~
30 декабря 2023 г. в 21:09
Фонтейнское море переливается отблеском звезд и огнями города, горящими вдалеке. Ветер оседает на губах сладковатой солью, приносит запах цветущих рядом радужных роз и жженого дерева — пламя в костре искрится, вспыхивает, ласкает хворост.
Аяка тепла костра не чувствует, но ей и не нужно. Ее греет другое — рука Аято. В паре сантиметров от ее. Сжатая в кулак, чтобы никто ничего не заподозрил.
Это все так выматывает.
Аяка смотрит на профиль Аято. Сумерки ложатся на его лицо причудливыми, мягкими тенями, море отражается в глазах, оттеняет лиловую радужку синевой. Аяке кажется, что она тонет. Голова кружится. Хочется домой — в тишину, в безопасность поместья, за плотно задвинутые сёдзи кабинета Аято или собственной комнаты.
Хочется домой.
К Аято.
Она вздыхает и, следуя его примеру, вжимает пальцы в ладонь.
— Замерзла?
Ей казалось, Аято на нее не смотрит, но тот поворачивается на голос, цепляет лацкан пальто, готовый накинуть ей на плечи. И тепло снова растекается по телу волнами, утягивающими на глубину.

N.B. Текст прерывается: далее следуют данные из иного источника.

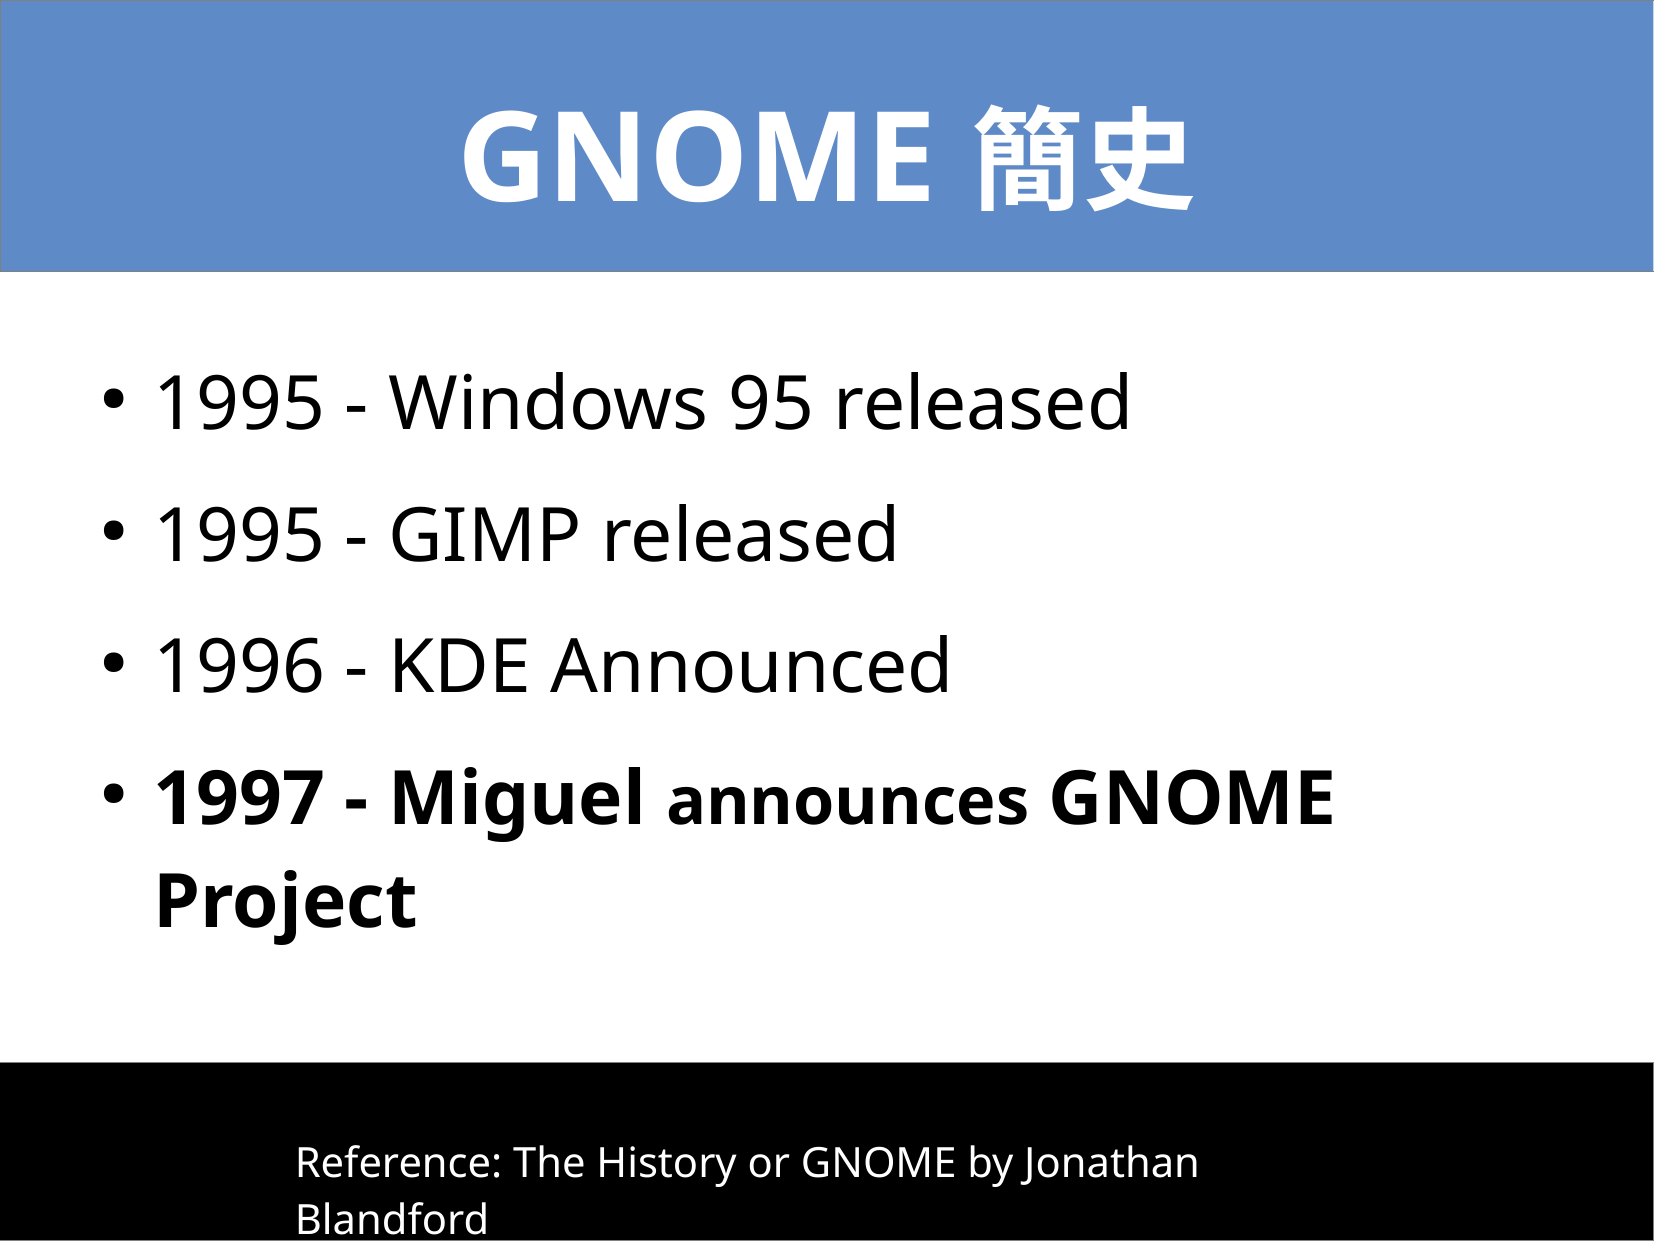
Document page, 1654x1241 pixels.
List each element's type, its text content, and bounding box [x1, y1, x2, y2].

— Нет. — Аяка улыбается, глядя на водную гладь, и обнимает себя за плечи. Аято касается ее ладони совсем коротко, меньше секунды, и этого так мало! Хочется, чтобы он обнял ее, как обнимает всегда, когда никто не видит, чтобы уткнулся в макушку, согревая дыханием, прошептал короткое, но очень, преступно много значащее для них «я здесь». Аяка поверит.
Аяка всегда ему верит.
— Знаешь, на обратном пути мы можем задержаться в Сумеру.
Об этом они не договаривались. У них был четкий план. И что им вообще делать в Сумеру?
— У тебя назначен еще какой-то визит?
Аято приподнимает уголки губ в легком намеке на улыбку, но в его глазах пляшут смешинки, и Аяка качает головой, отгоняя ощущение горького счастья.
— Подумал, что ты захочешь отвлечься.
— Я не устала.
Аято вскидывает бровь и тихо смеется. Под его взглядом кончики ушей теплеют от смущения и понимания, что Аято всегда видит ее насквозь. И знает ее лучше, чем, кажется, она сама.
— Там нас никто не знает. Уверена, что не хочешь?
Аято произносит это так просто, будто нет никаких условностей. Будто не о них сейчас разговор. Будто его самого все это никак не задевает и не волнует.
Но Аяка тоже знает его — лучше, чем саму себя. И за напускной простотой без труда угадывает волнение, неловкость и нерешительность.
Граница их отношений такая же непостоянная, как спокойствие Фонтейнского моря. И каждый раз, как они подбираются ближе, Аяка чувствует, как волны лижут стопы, как вода холодит голую кожу, как страх и ожидание неизвестности мурашками ползет по лопаткам.
И только ладонь Аято вселяет уверенность. Только ладонь Аято позволяет верить, что бояться нечего: если Аяка начнет тонуть, он поймает.
— Хочу, — тихо признается она.
Аято касается ее руки снова, держит пару мгновений — все еще слишком коротких, чтобы странная нервозность отступила и позволила глубоко вдохнуть.
— Тогда обязательно. — Аято кивает. — Говорят, у них интересные национальные блюда.
Аяка смеется, звонко и радостно. Напряжение рассеивается.
— Только, пожалуйста, без твоих экспериментов.
Аято качает головой, будто бы недовольно, но Аяка смотрит ему в глаза и никакого недовольства не видит. Она видит другое.
И ей уже даже не кажется.
Она тонет.
Но Аято ждет ее — на поверхности, на глубине, совершенно неважно, — и она не боится.
Она знает, что он никогда не оставит ее одну.